The issue was already mentioned in another forum thread.
Seems like this is a very unlikely corner case in the consensus code. We will submit an NNS proposal to recover the subnet, and continue debugging the root cause with the data after the incident is resolved.
This recovered the subnet, although we did not resolve the root cause. The consensus team will try to get to the bottom of it, although they only have limited resources over the holidays.
There will also likely be a Post Mortem, once we identify and resolve the root cause.
Voted to adopt proposals 134605, 134606 and 134607. Critical fix as explained above, already executed. Great work @sat and team on getting this happening so fast!
Yes, we recovered the subnet yesterday without fixing the root cause, and just when the fix for the root cause was about to be rolled out to the subnet, it got stuck again. Bad luck.
For what it’s worth, this subnet is unusable for us, latency is too high and unpredictable for a social network. As a result, we will be moving to another one, with all the inconveniences that it creates. I’m not sure if this is the expected behavior.

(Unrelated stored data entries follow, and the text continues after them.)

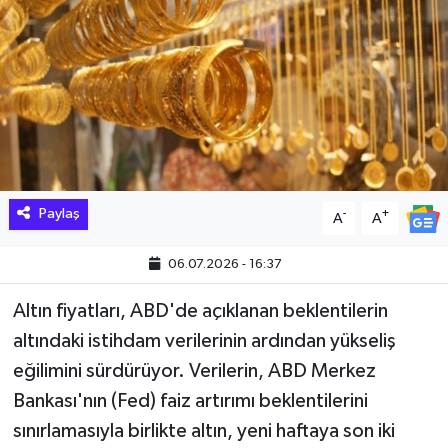
Hakkari Haber
İLGİNÇ HABERLER
KADIN
KÜLTÜR SANAT
Paylaş
-
+
A
A
MAGAZİN
06.07.2026 - 16:37
MAKALE
Altın fiyatları, ABD'de açıklanan beklentilerin
altındaki istihdam verilerinin ardından yükseliş
POLİTİKA
eğilimini sürdürüyor. Verilerin, ABD Merkez
REKLAM
Bankası'nın (Fed) faiz artırımı beklentilerini
sınırlamasıyla birlikte altın, yeni haftaya son iki
SAĞLIK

Voted to adopt proposals 134623, 134629 and 134632. Critical hotfix for subnet lhg73 having stalled again, already executed pending further investigation into cause as explained above.
Voted to adopt proposals 134623, 134629 and 134632.
This subnet stalled not long ago and was recovered without fixing the root cause and just before this was fixed it stalled again. The issue was discussed here and the following IC OS Version Election proposals 134608 and 134609 were made and have been executed to the issue should be solved. Great work @sat and team.